The Peterborough Allotment Representatives Consortium (PARC) held a meeting on Monday where PARC chairman Mick Coulson said: “We read the article in the Peterborough Telegraph last week saying the council were thinking of disposing of three allotments, but gave no mention of where they might be.

Allotment holders at the Wesleyan Road allotments

Allotment holders at the Wesleyan Road allotments

“Since then I’ve been inundated with worried allotment holders concerned it might be their pieces of land up for sale.

“However, both leader of the council Cllr John Holdich and (cabinet member for resources) Cllr David Seaton have given me their assurance that no allotments in the city will be considered for sale without first contacting this consortium.

“We must explain to the council just how important allotments are to so many people in Peterborough, and the idea of selling them off to balance the books is like letting go of the Crown Jewels.”

Charles Swift, a former city councillor of 62 years and a member of PARC, said: “In my time bowling greens and allotments were considered the best of a council’s assets and would never be considered for sale.”

Allotment holder Amy Price brought in a box of week-old chicks for members to hold while she explained the benefits of keeping chickens on allotments. She said: “Chickens and allotments have a long history of being beneficial for each other.

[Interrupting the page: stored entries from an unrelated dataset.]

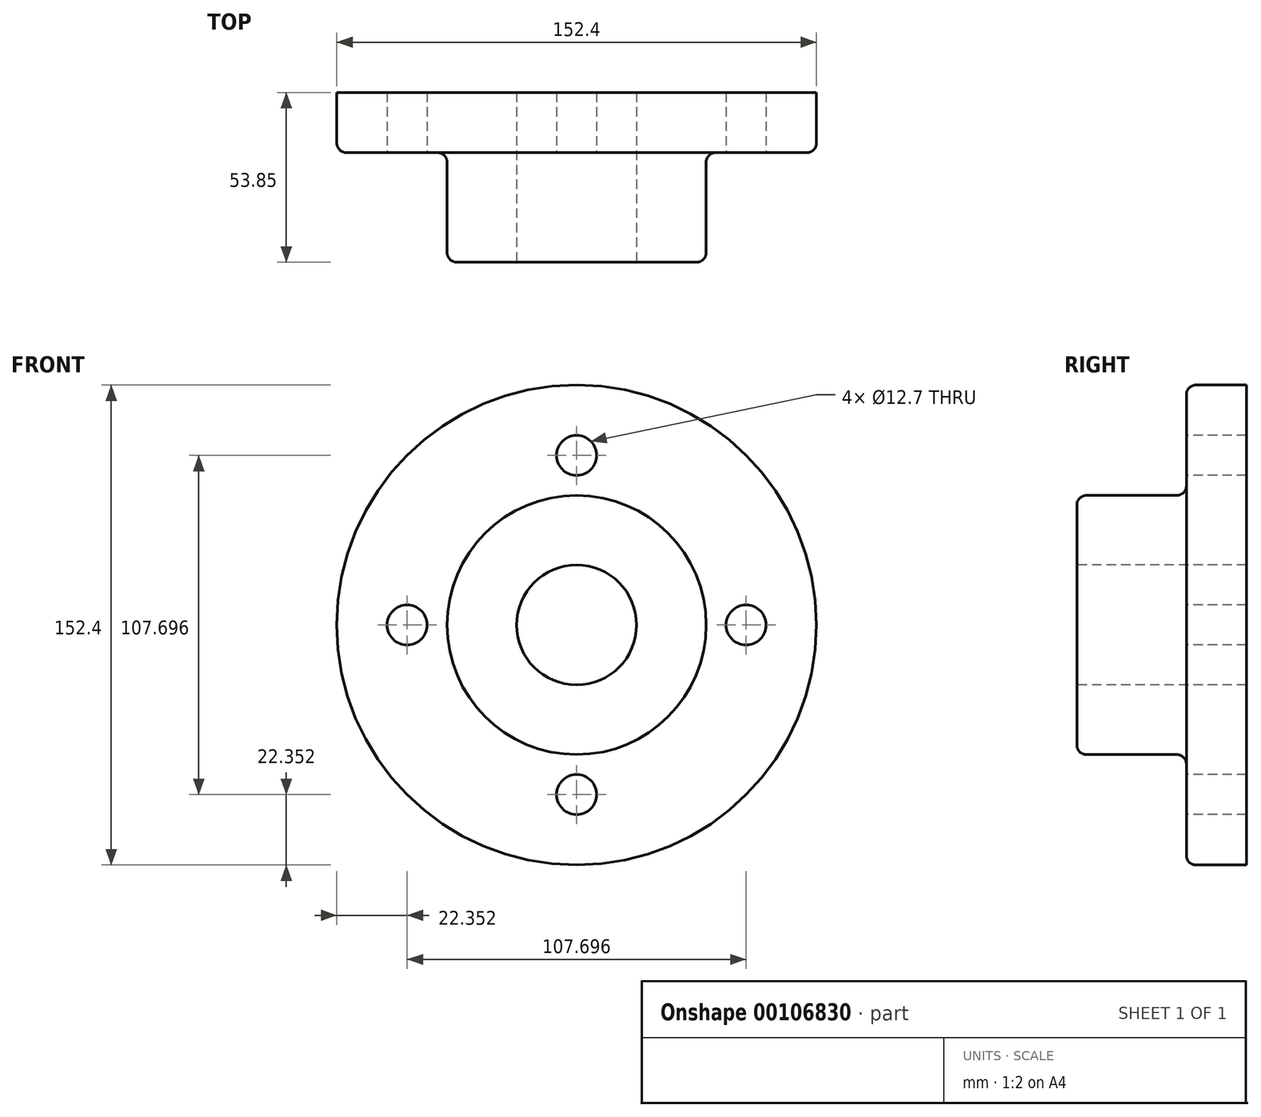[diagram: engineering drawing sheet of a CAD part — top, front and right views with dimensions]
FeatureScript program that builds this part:
annotation { "Feature Type Name" : "Feature", "Feature Type Description" : "" }
export const myFeature = defineFeature(function(context is Context, id is Id, definition is map)
    precondition{}
    {
        {
            var Q0;
            Q0=qCreatedBy(makeId("Right.planeOp"),FACE);
            var sketch = newSketch(context, id + "F0", { "sketchPlane" : qUnion([Q0])});
            skLineSegment(sketch, "E0", {"start": v(53.85, 19.05) * mm, "end": v(53.85, 76.2) * mm});
            skLineSegment(sketch, "E1", {"start": v(53.85, 76.2) * mm, "end": v(37.85, 76.2) * mm});
            skLineSegment(sketch, "E2", {"start": v(34.8, 73.15) * mm, "end": v(34.8, 44.2) * mm});
            skLineSegment(sketch, "E3", {"start": v(31.75, 41.15) * mm, "end": v(3.05, 41.15) * mm});
            skLineSegment(sketch, "E4", {"start": v(0, 38.1) * mm, "end": v(0, 19.05) * mm});
            skPoint(sketch, "E5.visualSharp", {"position": v(0, 41.15) * mm});
            skArc(sketch, "E5.filletArc", {"start": v(3.05, 41.15) * mm, "mid": v(0.9, 40.26) * mm, "end": v(0, 38.1) * mm});
            skPoint(sketch, "E6.visualSharp", {"position": v(34.8, 76.2) * mm});
            skArc(sketch, "E6.filletArc", {"start": v(37.85, 76.2) * mm, "mid": v(35.7, 75.3) * mm, "end": v(34.8, 73.15) * mm});
            skPoint(sketch, "E7.visualSharp", {"position": v(34.8, 41.15) * mm});
            skArc(sketch, "E7.filletArc", {"start": v(31.75, 41.15) * mm, "mid": v(33.9, 42.04) * mm, "end": v(34.8, 44.2) * mm});
            skLineSegment(sketch, "E8", {"start": v(0, 19.05) * mm, "end": v(53.85, 19.05) * mm});
            skPoint(sketch, "E9.orphan", {"position": v(0, 0) * mm});
            skLineSegment(sketch, "E10", {"start": v(0, 0) * mm, "end": v(70.93, 0) * mm, "construction": true});
            skSolve(sketch);
        }
        {
            var Q0;
            Q0=makeQuery(id+"F0.imprint","IMPRINT",FACE,{"disambiguationData":[TD([[makeQuery(id+"F0.imprint","IMPRINT",EDGE,{"derivedFrom":sQuery(id+"F0.wireOp",EDGE,"E0")}),1.0]])]});
            var Q1;
            Q1=sQuery(id+"F0.wireOp",EDGE,"E10");
            revolve(context, id + "F1", {"entities" : qUnion([Q0]), "axis" : qUnion([Q1]), "revolveType" : RevolveType.FULL});
        }
        {
            var Q0;
            Q0=makeQuery(id+"F1.opRevolve","SWEPT_FACE",FACE,{"disambiguationData":[OSD([sQuery(id+"F0.wireOp",EDGE,"E2")])]});
            var sketch = newSketch(context, id + "F2", { "sketchPlane" : qUnion([Q0])});
            skCircle(sketch, "E11", {"center": v(0, 0) * mm, "radius": 53.85 * mm, "construction": true});
            skCircle(sketch, "E12", {"center": v(0, -53.85) * mm, "radius": 6.35 * mm});
            skCircle(sketch, "E13", {"center": v(53.85, 0) * mm, "radius": 6.35 * mm});
            skCircle(sketch, "E14", {"center": v(0, 53.85) * mm, "radius": 6.35 * mm});
            skCircle(sketch, "E15", {"center": v(-53.85, 0) * mm, "radius": 6.35 * mm});
            skSolve(sketch);
        }
        {
            var Q0;
            Q0=makeQuery(id+"F2.imprint","IMPRINT",FACE,{"disambiguationData":[TD([[makeQuery(id+"F2.imprint","IMPRINT",EDGE,{"derivedFrom":sQuery(id+"F2.wireOp",EDGE,"E14")}),1.0]])]});
            var Q1;
            Q1=makeQuery(id+"F2.imprint","IMPRINT",FACE,{"disambiguationData":[TD([[makeQuery(id+"F2.imprint","IMPRINT",EDGE,{"derivedFrom":sQuery(id+"F2.wireOp",EDGE,"E13")}),1.0]])]});
            var Q2;
            Q2=makeQuery(id+"F2.imprint","IMPRINT",FACE,{"disambiguationData":[TD([[makeQuery(id+"F2.imprint","IMPRINT",EDGE,{"derivedFrom":sQuery(id+"F2.wireOp",EDGE,"E12")}),1.0]])]});
            var Q3;
            Q3=makeQuery(id+"F2.imprint","IMPRINT",FACE,{"disambiguationData":[TD([[makeQuery(id+"F2.imprint","IMPRINT",EDGE,{"derivedFrom":sQuery(id+"F2.wireOp",EDGE,"E15")}),1.0]])]});
            extrude(context, id + "F3", {"entities" : qUnion([Q0, Q1, Q2, Q3]), "operationType" : NewBodyOperationType.REMOVE, "endBound" : BoundingType.THROUGH_ALL, "oppositeDirection" : true, "depth" : 25.4 * mm});
        }
    });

“Apart from laying free eggs for you, the chickens also keep down the mites and midges, and their droppings can be used to fertilise the land.”

Chairman Mick Coulson said: “We really love and care for these little pieces of land, and currently Peterborough allotments are running between 90 to 92 per cent take up, with most having long waiting lists and very few vacancies.” Cllrs Ed Murphy (Labour) and Julie Howell (Green) were present to give the consortium their support.